Die Betriebsbegehung dient der Qualitäts- und Wirksamkeitskontrolle von Arbeitssicherheit und Gesundheitsschutz. Dabei sollen mögliche Mängel aufgedeckt und Maßnahmen zu ihrer Beseitigung benannt werden.

Begehungen gehören fest zum Prozess des betrieblichen Arbeitsschutzes und sind Arbeitgeberpflicht. Idealerweise werden sie im Arbeitsschutzausschuss vorbereitet, damit die wichtigsten Arbeitsschutzthemen systematisch bearbeitet werden können.
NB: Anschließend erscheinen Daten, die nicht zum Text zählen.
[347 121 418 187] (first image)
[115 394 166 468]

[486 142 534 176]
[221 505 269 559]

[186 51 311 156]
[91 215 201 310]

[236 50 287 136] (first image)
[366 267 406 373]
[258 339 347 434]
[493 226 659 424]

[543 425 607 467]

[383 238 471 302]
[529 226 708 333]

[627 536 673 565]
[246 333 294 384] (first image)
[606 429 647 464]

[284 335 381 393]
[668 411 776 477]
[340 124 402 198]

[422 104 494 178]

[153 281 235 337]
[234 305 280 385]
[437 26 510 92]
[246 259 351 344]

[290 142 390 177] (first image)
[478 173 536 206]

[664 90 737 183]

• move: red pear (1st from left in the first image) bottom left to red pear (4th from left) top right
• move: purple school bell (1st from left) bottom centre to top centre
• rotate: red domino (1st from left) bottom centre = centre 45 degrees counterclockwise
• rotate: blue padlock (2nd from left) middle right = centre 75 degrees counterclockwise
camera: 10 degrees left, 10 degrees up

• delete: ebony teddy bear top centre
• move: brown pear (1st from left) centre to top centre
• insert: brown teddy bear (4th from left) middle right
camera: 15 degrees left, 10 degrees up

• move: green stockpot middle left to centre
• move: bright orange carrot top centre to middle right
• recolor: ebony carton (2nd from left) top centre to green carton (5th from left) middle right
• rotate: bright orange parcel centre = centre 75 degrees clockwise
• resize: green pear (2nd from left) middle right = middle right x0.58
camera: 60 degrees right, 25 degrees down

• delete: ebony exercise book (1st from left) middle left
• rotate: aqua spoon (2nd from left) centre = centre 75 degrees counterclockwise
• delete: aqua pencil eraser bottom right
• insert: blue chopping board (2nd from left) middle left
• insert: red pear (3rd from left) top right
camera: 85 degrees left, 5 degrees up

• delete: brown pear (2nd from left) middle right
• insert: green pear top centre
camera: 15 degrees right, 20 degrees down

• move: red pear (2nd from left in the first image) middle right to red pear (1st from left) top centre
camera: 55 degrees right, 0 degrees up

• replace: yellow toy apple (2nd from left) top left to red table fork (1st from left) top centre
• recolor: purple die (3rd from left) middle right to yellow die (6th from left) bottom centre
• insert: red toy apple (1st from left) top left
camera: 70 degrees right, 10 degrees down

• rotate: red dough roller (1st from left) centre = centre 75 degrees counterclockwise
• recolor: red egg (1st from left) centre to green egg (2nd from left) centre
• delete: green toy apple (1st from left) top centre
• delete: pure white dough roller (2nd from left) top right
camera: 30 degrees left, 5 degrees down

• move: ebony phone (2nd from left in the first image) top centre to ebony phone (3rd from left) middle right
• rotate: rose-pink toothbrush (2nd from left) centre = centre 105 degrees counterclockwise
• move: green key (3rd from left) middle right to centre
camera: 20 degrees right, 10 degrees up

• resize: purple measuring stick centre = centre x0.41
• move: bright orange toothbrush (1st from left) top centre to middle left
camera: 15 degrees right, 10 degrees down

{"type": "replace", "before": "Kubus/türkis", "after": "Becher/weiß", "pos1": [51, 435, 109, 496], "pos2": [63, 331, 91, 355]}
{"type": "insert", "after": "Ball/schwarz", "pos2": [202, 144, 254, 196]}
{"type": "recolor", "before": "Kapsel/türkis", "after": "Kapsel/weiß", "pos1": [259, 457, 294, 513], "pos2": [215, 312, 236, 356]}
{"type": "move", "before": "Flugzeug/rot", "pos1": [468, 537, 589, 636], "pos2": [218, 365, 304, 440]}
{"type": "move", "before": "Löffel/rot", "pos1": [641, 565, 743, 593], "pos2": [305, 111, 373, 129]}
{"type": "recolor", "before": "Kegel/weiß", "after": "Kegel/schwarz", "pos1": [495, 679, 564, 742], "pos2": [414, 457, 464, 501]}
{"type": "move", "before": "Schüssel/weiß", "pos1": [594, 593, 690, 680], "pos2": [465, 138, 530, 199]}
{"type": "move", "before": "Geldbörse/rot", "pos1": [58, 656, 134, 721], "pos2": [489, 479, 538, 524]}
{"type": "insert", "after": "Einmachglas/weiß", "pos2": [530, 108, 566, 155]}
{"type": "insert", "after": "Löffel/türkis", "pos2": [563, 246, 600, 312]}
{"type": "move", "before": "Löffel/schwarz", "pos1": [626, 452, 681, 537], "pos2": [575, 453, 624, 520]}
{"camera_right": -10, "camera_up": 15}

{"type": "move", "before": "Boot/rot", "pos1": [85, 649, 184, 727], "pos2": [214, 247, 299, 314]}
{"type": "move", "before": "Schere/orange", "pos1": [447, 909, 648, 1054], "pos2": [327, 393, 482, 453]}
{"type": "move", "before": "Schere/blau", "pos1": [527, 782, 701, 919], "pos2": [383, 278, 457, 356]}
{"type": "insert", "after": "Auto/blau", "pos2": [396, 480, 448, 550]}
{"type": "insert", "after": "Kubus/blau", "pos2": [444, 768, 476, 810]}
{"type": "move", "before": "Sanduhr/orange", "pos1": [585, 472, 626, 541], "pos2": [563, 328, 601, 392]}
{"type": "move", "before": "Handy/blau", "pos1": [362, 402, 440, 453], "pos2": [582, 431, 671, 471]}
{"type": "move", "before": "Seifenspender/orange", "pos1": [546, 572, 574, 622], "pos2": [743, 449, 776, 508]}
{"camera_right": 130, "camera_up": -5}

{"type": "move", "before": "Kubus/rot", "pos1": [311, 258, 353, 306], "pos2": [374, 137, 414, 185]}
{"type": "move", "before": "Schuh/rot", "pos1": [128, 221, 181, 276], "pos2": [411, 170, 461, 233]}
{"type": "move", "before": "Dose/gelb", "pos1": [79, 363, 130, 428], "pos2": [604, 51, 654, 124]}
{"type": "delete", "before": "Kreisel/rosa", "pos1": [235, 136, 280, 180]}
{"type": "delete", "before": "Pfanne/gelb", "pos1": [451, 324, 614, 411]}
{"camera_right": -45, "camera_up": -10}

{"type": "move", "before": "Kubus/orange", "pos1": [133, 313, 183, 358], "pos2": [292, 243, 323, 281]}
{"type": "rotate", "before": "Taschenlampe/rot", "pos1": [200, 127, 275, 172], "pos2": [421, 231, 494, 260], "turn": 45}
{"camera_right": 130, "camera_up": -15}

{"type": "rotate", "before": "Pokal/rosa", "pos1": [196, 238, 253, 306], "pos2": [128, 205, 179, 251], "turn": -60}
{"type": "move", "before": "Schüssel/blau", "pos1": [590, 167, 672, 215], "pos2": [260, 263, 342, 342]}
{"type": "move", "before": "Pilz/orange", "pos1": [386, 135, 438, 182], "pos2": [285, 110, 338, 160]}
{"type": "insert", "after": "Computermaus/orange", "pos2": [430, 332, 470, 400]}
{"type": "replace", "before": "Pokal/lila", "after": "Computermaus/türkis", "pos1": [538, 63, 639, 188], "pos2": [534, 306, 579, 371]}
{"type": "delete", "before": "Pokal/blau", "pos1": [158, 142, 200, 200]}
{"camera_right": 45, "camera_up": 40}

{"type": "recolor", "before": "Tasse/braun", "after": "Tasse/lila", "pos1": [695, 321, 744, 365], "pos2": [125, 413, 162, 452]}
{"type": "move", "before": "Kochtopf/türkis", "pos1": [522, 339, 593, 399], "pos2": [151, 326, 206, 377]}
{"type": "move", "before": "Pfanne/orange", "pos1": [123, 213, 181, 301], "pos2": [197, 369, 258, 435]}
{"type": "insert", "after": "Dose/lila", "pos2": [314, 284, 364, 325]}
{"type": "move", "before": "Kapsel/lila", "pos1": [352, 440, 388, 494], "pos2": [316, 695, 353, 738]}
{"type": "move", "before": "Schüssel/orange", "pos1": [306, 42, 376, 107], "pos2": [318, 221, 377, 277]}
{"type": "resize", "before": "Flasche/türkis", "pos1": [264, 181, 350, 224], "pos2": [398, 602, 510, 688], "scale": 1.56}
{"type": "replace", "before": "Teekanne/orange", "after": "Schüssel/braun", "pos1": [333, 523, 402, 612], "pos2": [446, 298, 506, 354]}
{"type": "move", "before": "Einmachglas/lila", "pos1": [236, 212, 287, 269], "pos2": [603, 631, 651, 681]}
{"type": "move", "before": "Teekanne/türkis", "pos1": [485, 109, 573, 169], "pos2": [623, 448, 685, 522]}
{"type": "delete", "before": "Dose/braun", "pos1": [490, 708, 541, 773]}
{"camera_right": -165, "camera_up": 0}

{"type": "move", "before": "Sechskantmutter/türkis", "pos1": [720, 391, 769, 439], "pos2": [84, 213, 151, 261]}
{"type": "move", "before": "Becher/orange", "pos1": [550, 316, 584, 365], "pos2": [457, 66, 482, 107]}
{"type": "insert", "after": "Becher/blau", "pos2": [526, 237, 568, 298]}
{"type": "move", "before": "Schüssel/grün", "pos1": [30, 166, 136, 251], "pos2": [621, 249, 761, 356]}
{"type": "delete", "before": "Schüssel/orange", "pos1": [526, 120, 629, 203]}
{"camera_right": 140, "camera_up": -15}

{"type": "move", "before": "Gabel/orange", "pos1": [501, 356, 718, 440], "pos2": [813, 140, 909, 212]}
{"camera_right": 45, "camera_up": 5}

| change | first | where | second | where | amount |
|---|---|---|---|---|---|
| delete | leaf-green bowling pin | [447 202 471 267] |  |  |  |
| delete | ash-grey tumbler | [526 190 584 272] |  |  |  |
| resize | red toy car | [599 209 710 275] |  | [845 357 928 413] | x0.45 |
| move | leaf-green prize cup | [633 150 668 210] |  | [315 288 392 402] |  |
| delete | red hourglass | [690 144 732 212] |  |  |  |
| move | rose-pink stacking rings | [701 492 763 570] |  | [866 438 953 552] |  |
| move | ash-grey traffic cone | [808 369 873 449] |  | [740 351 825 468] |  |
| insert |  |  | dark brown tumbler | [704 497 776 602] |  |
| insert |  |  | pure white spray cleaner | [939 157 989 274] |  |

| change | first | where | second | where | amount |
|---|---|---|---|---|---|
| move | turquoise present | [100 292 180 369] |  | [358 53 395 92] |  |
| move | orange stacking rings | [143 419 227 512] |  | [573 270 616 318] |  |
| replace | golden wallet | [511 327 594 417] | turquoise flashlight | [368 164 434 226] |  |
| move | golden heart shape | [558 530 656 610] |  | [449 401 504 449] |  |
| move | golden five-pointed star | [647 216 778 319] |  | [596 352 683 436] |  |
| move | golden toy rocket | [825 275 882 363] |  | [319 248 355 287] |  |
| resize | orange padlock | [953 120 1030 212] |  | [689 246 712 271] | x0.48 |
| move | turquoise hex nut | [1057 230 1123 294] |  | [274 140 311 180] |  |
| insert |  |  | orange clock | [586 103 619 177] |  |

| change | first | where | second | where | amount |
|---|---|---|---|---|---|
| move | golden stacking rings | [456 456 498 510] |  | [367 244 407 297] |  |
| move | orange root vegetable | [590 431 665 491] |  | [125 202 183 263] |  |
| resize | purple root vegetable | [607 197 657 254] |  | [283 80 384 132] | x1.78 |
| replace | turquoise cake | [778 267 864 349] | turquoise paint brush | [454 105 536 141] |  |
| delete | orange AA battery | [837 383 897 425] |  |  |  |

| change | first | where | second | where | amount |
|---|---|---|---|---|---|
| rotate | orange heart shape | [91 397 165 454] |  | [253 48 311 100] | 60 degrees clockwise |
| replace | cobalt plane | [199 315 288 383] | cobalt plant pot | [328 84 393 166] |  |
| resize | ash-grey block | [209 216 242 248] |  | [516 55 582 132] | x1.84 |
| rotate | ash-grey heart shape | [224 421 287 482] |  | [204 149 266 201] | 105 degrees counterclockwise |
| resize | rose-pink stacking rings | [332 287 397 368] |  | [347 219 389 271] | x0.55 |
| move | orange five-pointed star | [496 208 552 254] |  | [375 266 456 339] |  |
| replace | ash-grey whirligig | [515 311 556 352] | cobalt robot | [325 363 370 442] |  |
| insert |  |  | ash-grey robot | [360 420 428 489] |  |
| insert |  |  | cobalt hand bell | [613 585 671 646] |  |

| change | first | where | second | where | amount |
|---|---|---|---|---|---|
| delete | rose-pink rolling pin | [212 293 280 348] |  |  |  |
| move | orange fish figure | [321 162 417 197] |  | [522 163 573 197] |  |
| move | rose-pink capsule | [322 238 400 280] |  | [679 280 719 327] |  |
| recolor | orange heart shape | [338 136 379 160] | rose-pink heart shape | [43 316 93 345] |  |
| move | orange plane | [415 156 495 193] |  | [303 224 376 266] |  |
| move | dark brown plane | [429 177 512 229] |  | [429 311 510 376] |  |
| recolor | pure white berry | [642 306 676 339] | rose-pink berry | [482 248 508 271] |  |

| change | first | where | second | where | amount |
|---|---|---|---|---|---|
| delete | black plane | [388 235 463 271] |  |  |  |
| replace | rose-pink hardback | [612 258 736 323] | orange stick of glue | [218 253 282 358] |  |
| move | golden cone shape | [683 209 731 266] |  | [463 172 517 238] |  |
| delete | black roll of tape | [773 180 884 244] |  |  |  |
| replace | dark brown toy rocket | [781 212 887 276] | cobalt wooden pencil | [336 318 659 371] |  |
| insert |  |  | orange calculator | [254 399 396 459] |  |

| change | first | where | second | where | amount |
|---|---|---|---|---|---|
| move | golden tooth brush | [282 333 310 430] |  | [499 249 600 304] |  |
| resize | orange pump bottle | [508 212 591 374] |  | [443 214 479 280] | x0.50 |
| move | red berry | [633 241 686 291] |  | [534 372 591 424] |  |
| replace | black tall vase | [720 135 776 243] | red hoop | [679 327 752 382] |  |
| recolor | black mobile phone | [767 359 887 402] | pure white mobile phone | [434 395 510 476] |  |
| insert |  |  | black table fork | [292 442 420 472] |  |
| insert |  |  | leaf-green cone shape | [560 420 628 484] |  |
Begehungen kann es aus einem bestimmten Anlass (z.B. Unfall) oder zu Schwerpunktthemen wie Hygiene oder Brandschutz geben. Diese können separat stattfinden oder kombiniert mit der systematischen Begehung aller Arbeitsplätze.

Begehungen von Arbeitsplätzen und der Arbeitsstätte sind darüber hinaus Verfahren, um die körperlichen Gefährdungen im Rahmen der Gefährdungsbeurteilung zu ermitteln. In diesem Fall geht es nicht allein um Mängelfeststellung, sondern um die systematische Erfassung aller möglichen Gefährdungs- und Belastungsfaktoren. Die Dokumentation ist dann umfangreicher.

Rechtsgrundlagen und Teilnehmende an Begehungen

Regelmäßige gemeinsame Betriebsbegehungen sind für die Fachkraft für Arbeitssicherheit und Betriebsärzte nach Arbeitssicherheitsgesetz vorgeschrieben (vgl. §§ 3,6, und 10 ASiG).

Sie ergeben sich auch aus den Vorschriften des Arbeitsschutzgesetzes, denn Maßnahmen des Arbeitsschutzes sind auf ihre Wirksamkeit hin zu prüfen und der Arbeitsschutz ist kontinuierlich zu verbessern. Diese Aufgabe müssen der Arbeitgeber oder die verantwortlichen Führungskräften organisieren.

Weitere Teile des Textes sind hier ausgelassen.